I think the "psionic theme" won out -- between GOO Warlock, Psi warrior, Soulknife, and Aberrant Sorcerer
Good point.
 

On weapon masteries... in 6 months of my playtest campaign, my warrior players are playing a Dex dual-wielder (so they pick a Finesse Vex + Nick weapon, done, not exactly a thrilling selection) and the Barbarian just picked Glaive for Graze so he doesn't have to think about things (and is playing a World Tree Barb, so he'll get Push automatically later on anyway).

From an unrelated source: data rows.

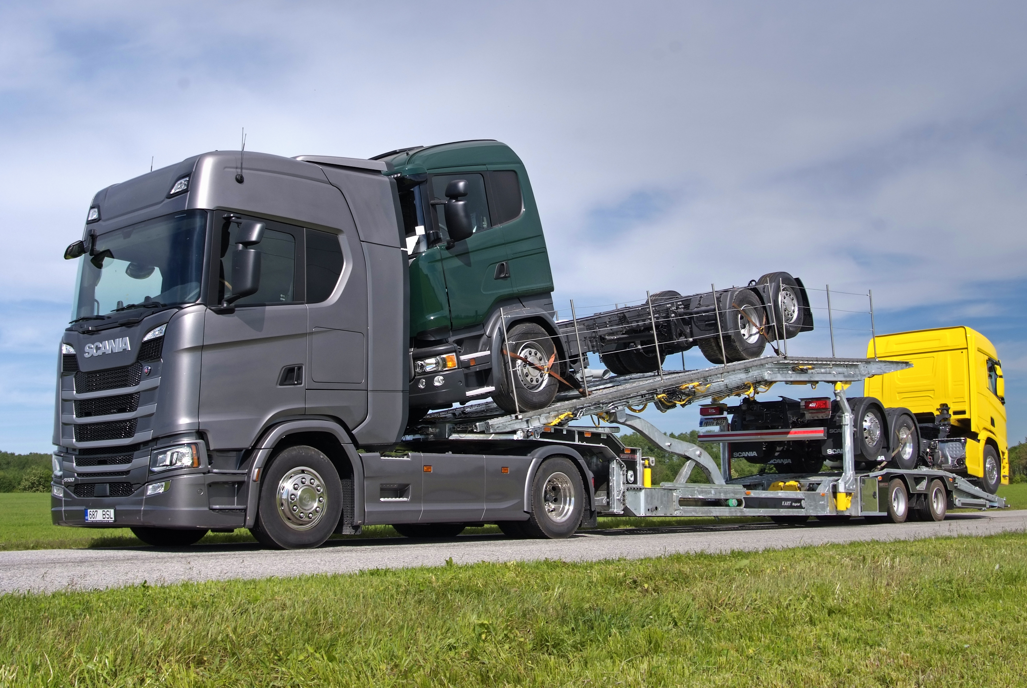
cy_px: 344
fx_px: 1028
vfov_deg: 37.0
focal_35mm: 36
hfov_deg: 53.1
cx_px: 514
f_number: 9
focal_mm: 24
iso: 100
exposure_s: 1/200
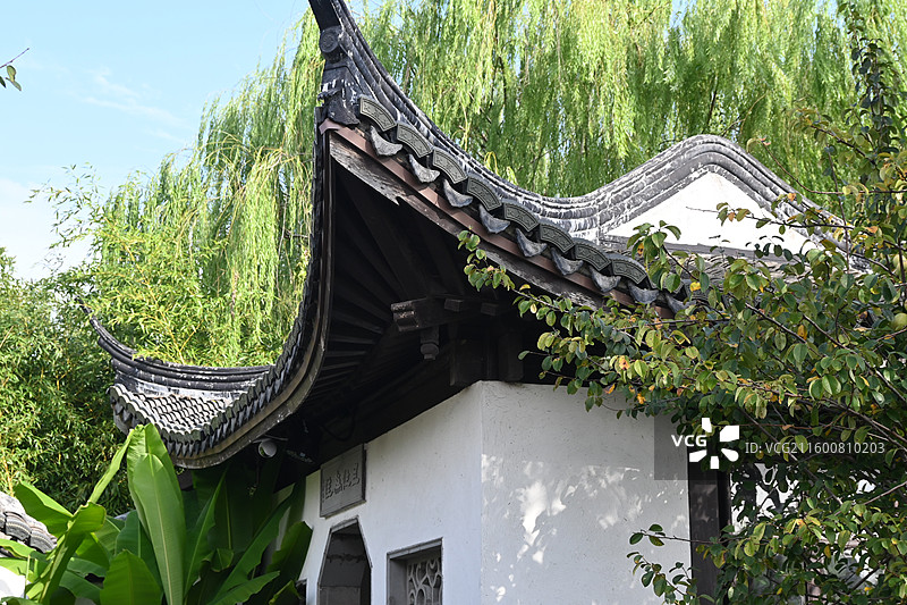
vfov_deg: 22.6
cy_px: 302
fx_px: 1511
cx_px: 454
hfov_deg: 33.4
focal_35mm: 60
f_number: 5.6
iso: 160
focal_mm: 40
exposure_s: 1/250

So we have gotten literally zero occasions of weapon-swapping for a weapon mastery effect.
 

Plus (bonus) now we know that the Unarmed fighting style will be in the PHB, so an unarmed build for any subclass is now possible.
Unless they changed what the fighting style does, upped the monk’s unarmed damage and/or gave them more attacks, it also ports in the problem that fighters are now better at unarmed combat than the monk. To be a good monk, the monk now needs to dip into fighter or take a feat to get that fighting style.
 

I like popcorn initiative: at the end of turn, the player chooses who goes next, like passing around a bowl of popcorn. It allows the party to set up combos and makes the combat more fluid.
Love that name for it.

This is my favorite initiative system too since I first encountered it playing Sentinels. Definitely creates an interesting strategy around who to pass the initiative on to and who goes last.